◆ **WHAT YOU WILL DO**: Please restate the records that follow exactly, skipping their images.

◆ **RECORDS SHOWN**:
╭──

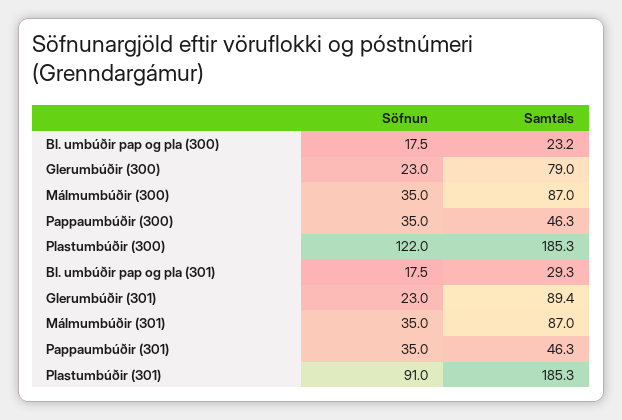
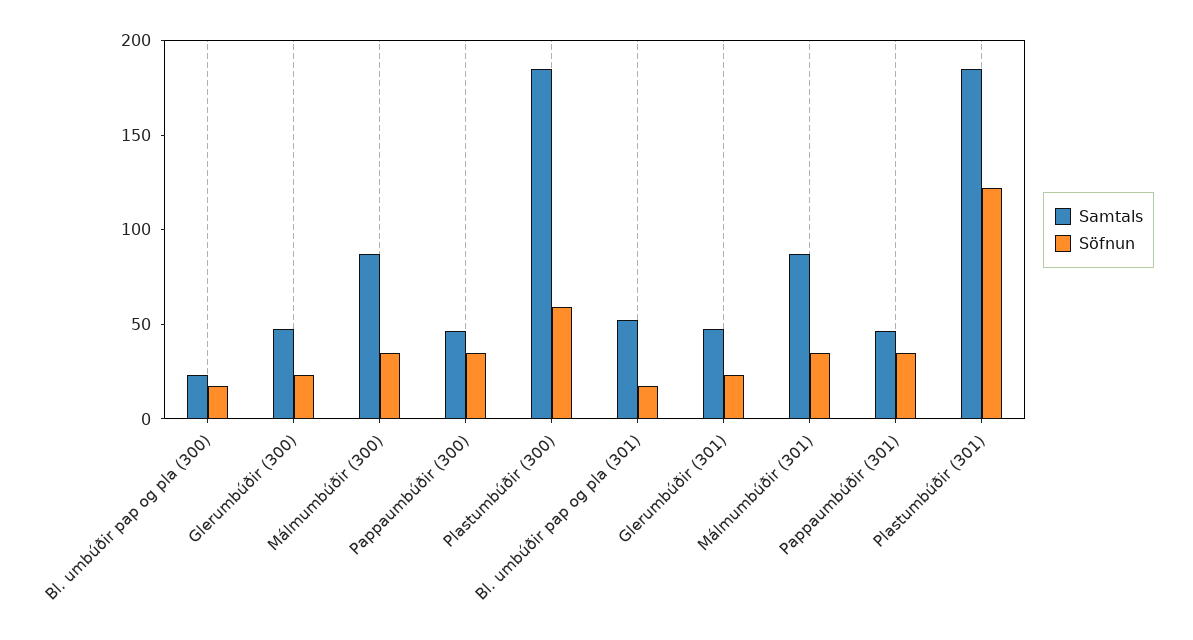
Samtals, Glerumbúðir (300): 79 -> 50
Söfnun, Plastumbúðir (300): 122 -> 60
Samtals, Bl. umbúðir pap og pla (301): 29.3 -> 50
Samtals, Glerumbúðir (301): 89.4 -> 50
Söfnun, Plastumbúðir (301): 91 -> 120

╰──

◆ **EXERCISE ANSWER**:
Samtals, Glerumbúðir (300): 79 -> 50
Söfnun, Plastumbúðir (300): 122 -> 60
Samtals, Bl. umbúðir pap og pla (301): 29.3 -> 50
Samtals, Glerumbúðir (301): 89.4 -> 50
Söfnun, Plastumbúðir (301): 91 -> 120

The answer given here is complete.